Plain-text document sources:
★ ★ ★ ★ ★
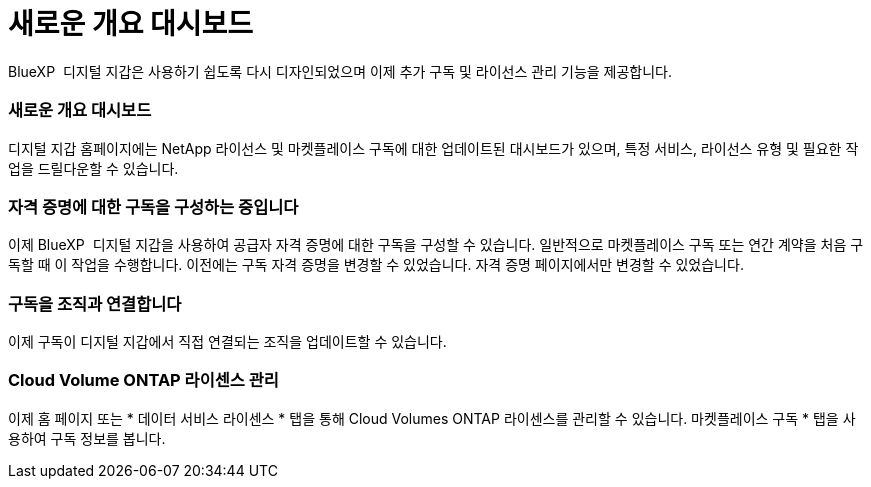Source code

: = 새로운 개요 대시보드
:allow-uri-read: 


BlueXP  디지털 지갑은 사용하기 쉽도록 다시 디자인되었으며 이제 추가 구독 및 라이선스 관리 기능을 제공합니다.



=== 새로운 개요 대시보드

디지털 지갑 홈페이지에는 NetApp 라이선스 및 마켓플레이스 구독에 대한 업데이트된 대시보드가 있으며, 특정 서비스, 라이선스 유형 및 필요한 작업을 드릴다운할 수 있습니다.



=== 자격 증명에 대한 구독을 구성하는 중입니다

이제 BlueXP  디지털 지갑을 사용하여 공급자 자격 증명에 대한 구독을 구성할 수 있습니다. 일반적으로 마켓플레이스 구독 또는 연간 계약을 처음 구독할 때 이 작업을 수행합니다. 이전에는 구독 자격 증명을 변경할 수 있었습니다. 자격 증명 페이지에서만 변경할 수 있었습니다.



=== 구독을 조직과 연결합니다

이제 구독이 디지털 지갑에서 직접 연결되는 조직을 업데이트할 수 있습니다.



=== Cloud Volume ONTAP 라이센스 관리

이제 홈 페이지 또는 * 데이터 서비스 라이센스 * 탭을 통해 Cloud Volumes ONTAP 라이센스를 관리할 수 있습니다. 마켓플레이스 구독 * 탭을 사용하여 구독 정보를 봅니다.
★ ★ ★ ★ ★
§ TASK
Give back exactly the lines from the top of the records to the line containing "ONTAP 라이센스 관리", both included, and no pictures.

§ COMPLETED EXERCISE
Source code

: = 새로운 개요 대시보드
:allow-uri-read: 


BlueXP  디지털 지갑은 사용하기 쉽도록 다시 디자인되었으며 이제 추가 구독 및 라이선스 관리 기능을 제공합니다.



=== 새로운 개요 대시보드

디지털 지갑 홈페이지에는 NetApp 라이선스 및 마켓플레이스 구독에 대한 업데이트된 대시보드가 있으며, 특정 서비스, 라이선스 유형 및 필요한 작업을 드릴다운할 수 있습니다.



=== 자격 증명에 대한 구독을 구성하는 중입니다

이제 BlueXP  디지털 지갑을 사용하여 공급자 자격 증명에 대한 구독을 구성할 수 있습니다. 일반적으로 마켓플레이스 구독 또는 연간 계약을 처음 구독할 때 이 작업을 수행합니다. 이전에는 구독 자격 증명을 변경할 수 있었습니다. 자격 증명 페이지에서만 변경할 수 있었습니다.



=== 구독을 조직과 연결합니다

이제 구독이 디지털 지갑에서 직접 연결되는 조직을 업데이트할 수 있습니다.



=== Cloud Volume ONTAP 라이센스 관리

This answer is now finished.